Cerpen berbahasa Banjar yang belum dibukukan secara refresentatif sangat banyak jumlahnya, antara lain : Lawang (A. Rasyidi Umar), Pitua (A. Rasyidi Umar), Latupan Cabi (Abdus Syukur MH), Tambus Nang Manyamani (Abdus Syukur MH), (3) Tihang Bamata Malingan (Aria Patrajaya), Aluh Campaka (Bachtiar Sanderta), Jabakan Kopi Kamandrah (Bachtiar Sanderta), Kai Iyus (Bachtiar Sanderta), Pitua Ma Haji Banjar (Bachtiar Sanderta), Tuli Sarumahan (Bachtiar Sanderta), Rak Rak Gui (Burhanuddin Soebely), Luka Nang Kada Sing Baikan (Hijaz Yamani), Amun Tambus Hanyar Kawin (Ian Emti), Malam Kumpai Batu (M. Rifani Djamhari), Batandu (Noor Aini Cahya Khairani), Kambang Pambarian (Sabrie Hermantedo), Uma Ulun Nang Bungas (Tajuddin Noor Ganie), dan Utuh Abut wan Tadung Kutung (Tajuddin Noor Ganie).

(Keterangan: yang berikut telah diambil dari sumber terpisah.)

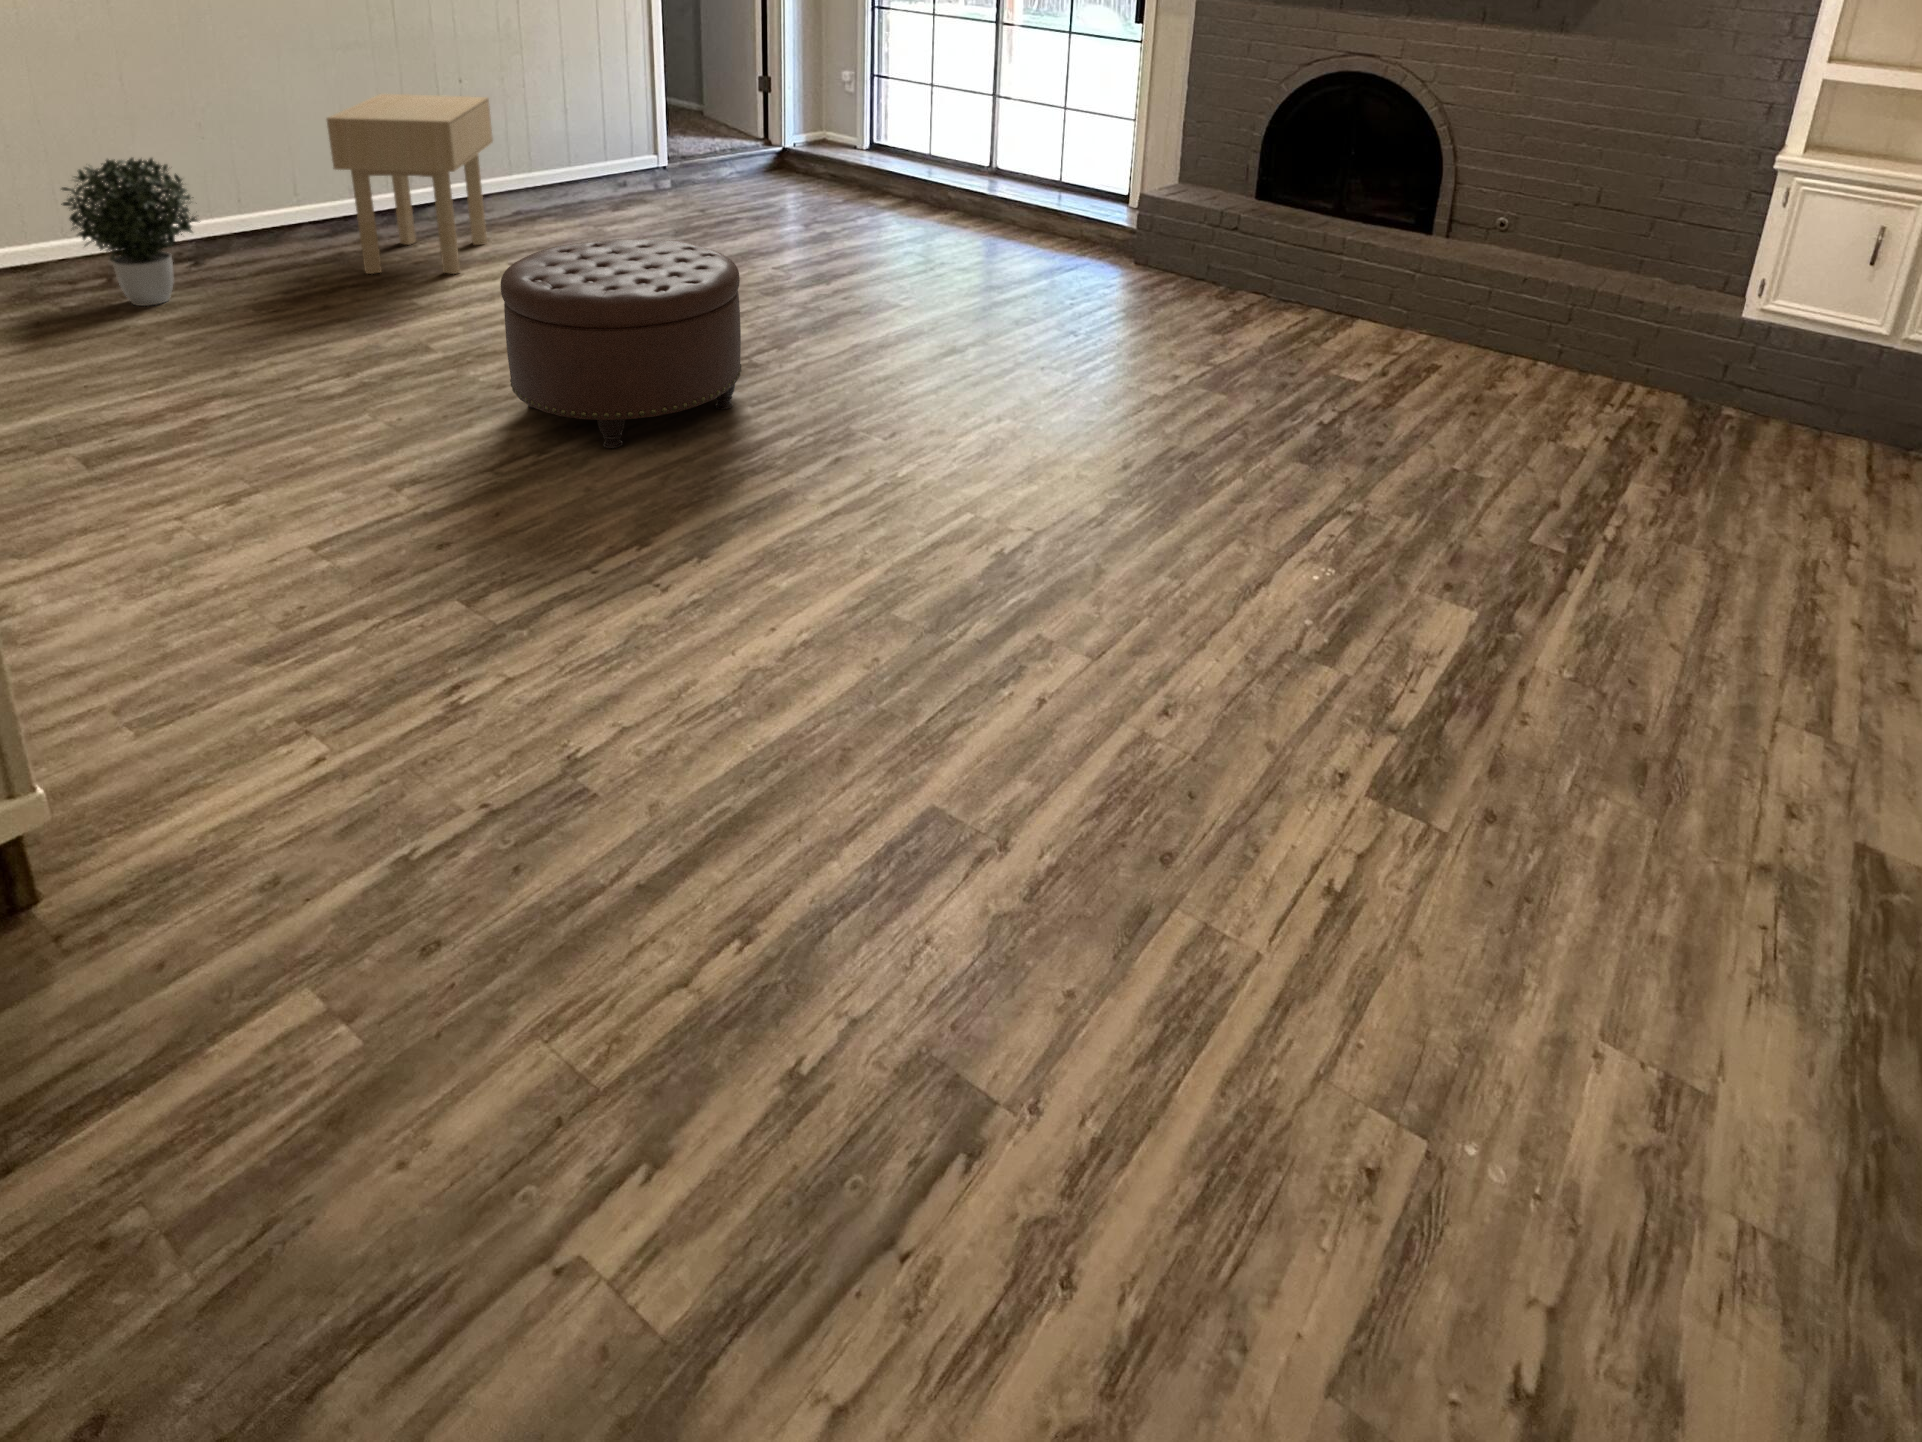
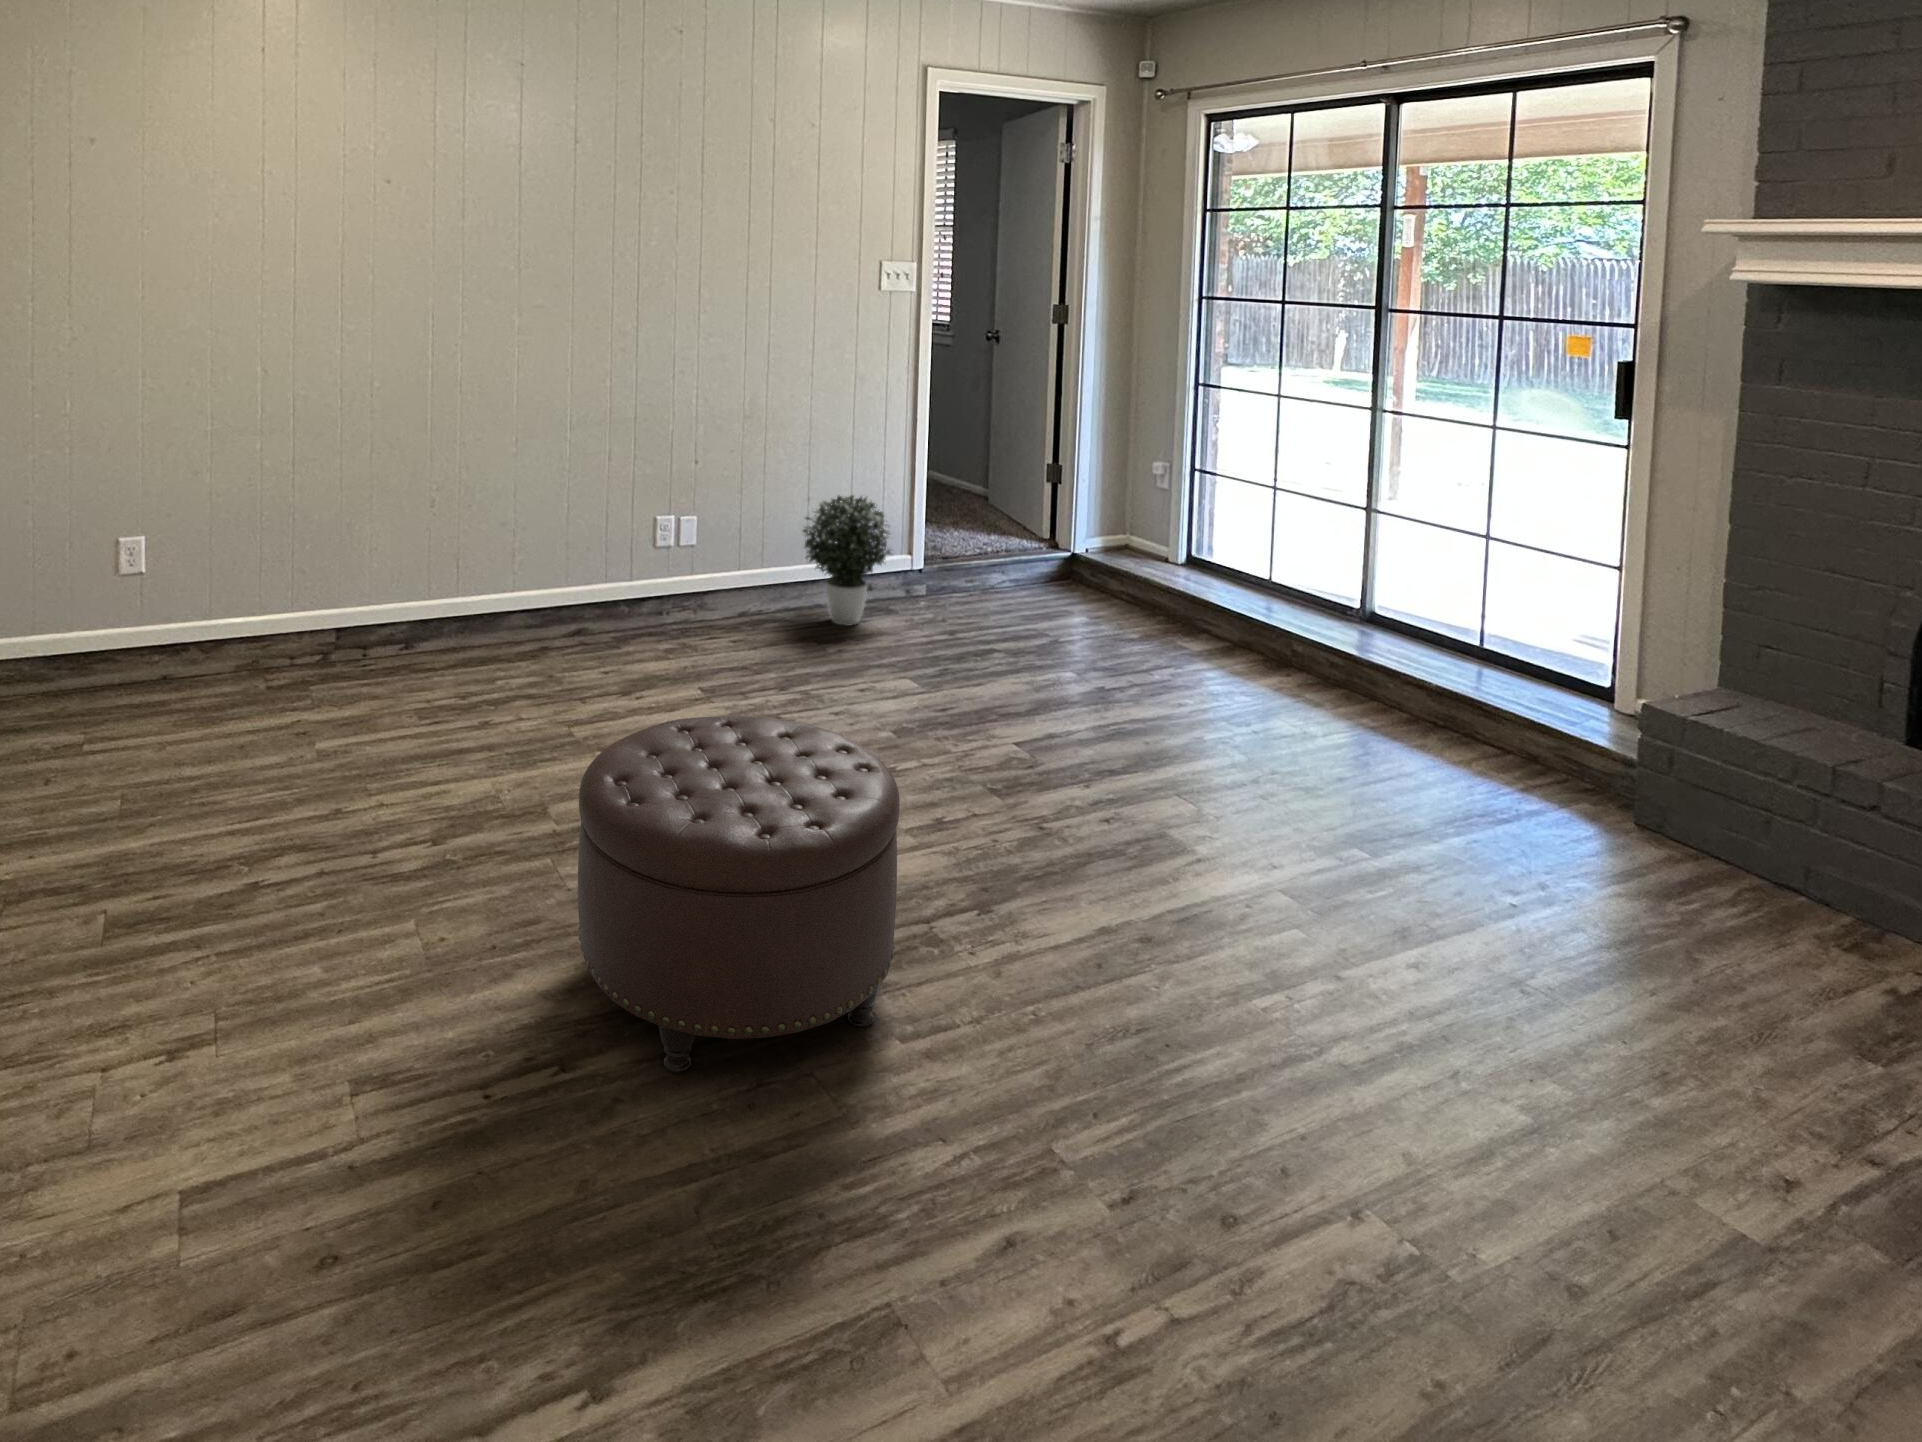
side table: present [327,94,493,274] -> none [537,477,714,696]
potted plant: present [61,158,198,306] -> present [803,495,892,625]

PROBLEMA PENEGAKAN EKSISTENSI SASTRA BANJAR
Bila dihitung berdasarkan kurun waktunya (1728-2009), kegiatan penulisan karya sastra berbahasa Banjar tidaklah mengembirakan secara kuantitatif, mestinya, selama kurun waktu 281 tahun, telah ditulis tidak kurang dari 2.372 judul buku, itupun dengan asumsi yang sangat tidak produktif, yakni cuma 1 judul buku per satu bulan. Fakta ini menunjukan adanya problema tertentu dalam upaya menegakkan eksistensi sastra Banjar di Tanah Banjar.
Jamal T. Suryanata (dalam Jarkasi dan Hernawan, 2006:85) berpendapat setidak-tidaknya ada 4 persoalan yang dihadapi sastra Banjar, yakni : (1) pengarang, (2) pembaca, (3) media penerbitan, dan (4) kritik sastra.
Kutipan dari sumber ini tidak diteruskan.